Content marketing has existed in print as advertorials for as long as print has existed.
One need only look at current publications to see that we are in a new age of widespread offline SEO.
This week’s Time Out commuter magazine is replete with examples of what in an online context would be considered (rather obvious) link building.
We’ve written elsewhere how content marketing can actually make for better content online.
The same appears to apply to print.
Paging through the week’s Time Out reveals:
An area profile of Croydon, describing the culture of the neighbourhood, listing eateries, places to shop and discussing its accessibility to public transport, is placed inside a subtly branded frame indicating it is sponsored by property listings company rightmove.co.uk. They’ve limited their sales voice to a small footnote at the end of the article concerning property and rent.
To someone looking for affordable areas to buy or rent, this feature will be genuinely useful. Without Rightmove’s sponsorship they may not have considered this an option. Both parties benefit.

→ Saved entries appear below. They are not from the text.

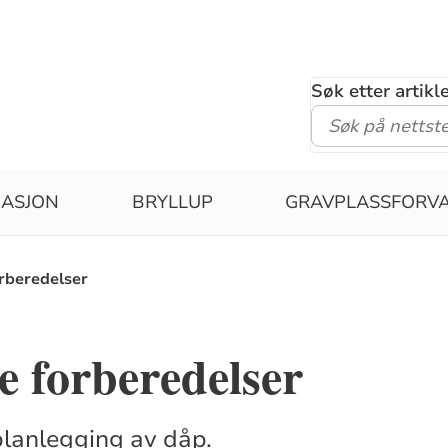
Søk etter artik
MASJON
BRYLLUP
GRAVPLASSFORVA
orberedelser
e forberedelser
 planlegging av dåp.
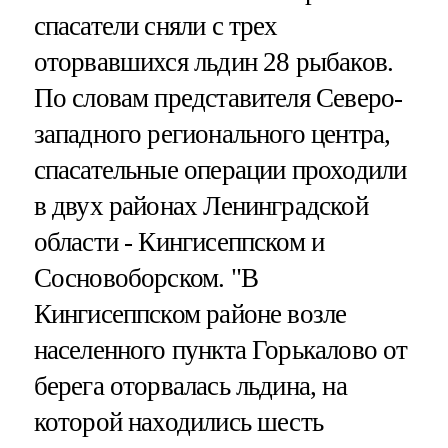
спасатели сняли с трех
оторвавшихся льдин 28 рыбаков.
По словам представителя Северо-
западного регионального центра,
спасательные операции проходили
в двух районах Ленинградской
области - Кингисеппском и
Сосновоборском. "В
Кингисеппском районе возле
населенного пункта Горькалово от
берега оторвалась льдина, на
которой находились шесть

Property companies in particular lend themselves well to this form of native advertising and Rightmove specifically have taken over a considerable number of pages in this edition of Time Out, including a subsequent feature on Art Deco buildings in London. This feature is entirely free from commercial messaging, listing only a selection of iconic buildings taken from a recently released book on the subject.
A few pages later, another feature, this one listing suggestions for day trips and weekend getaways less than and hour from London by train. To the reader browsing for ideas for the weekend, it won’t matter that it’s sponsored by railway company Thameslink. The descriptions are helpful and humorous regardless.
The same applies to another feature in much the same style by Chiltern Railways:
With so much genuinely interesting and useful content paid for directly with advertising revenue, it almost comes as a surprise that a feature on London’s night tube, listing pubs that are open after 12, is not in fact sponsored by Transport for London.
For anyone concerned that the reader experience is under threat from content marketing need only turn to examples like Time Out for proof that companies can work with editorial teams to create content that doesn’t just benefit both sides’ economic interest but also culminates in a rewarding and richer reader experience.
This happy symbiosis won’t be appropriate or beneficial in all contexts, but at least for readers, it’s not all bad news.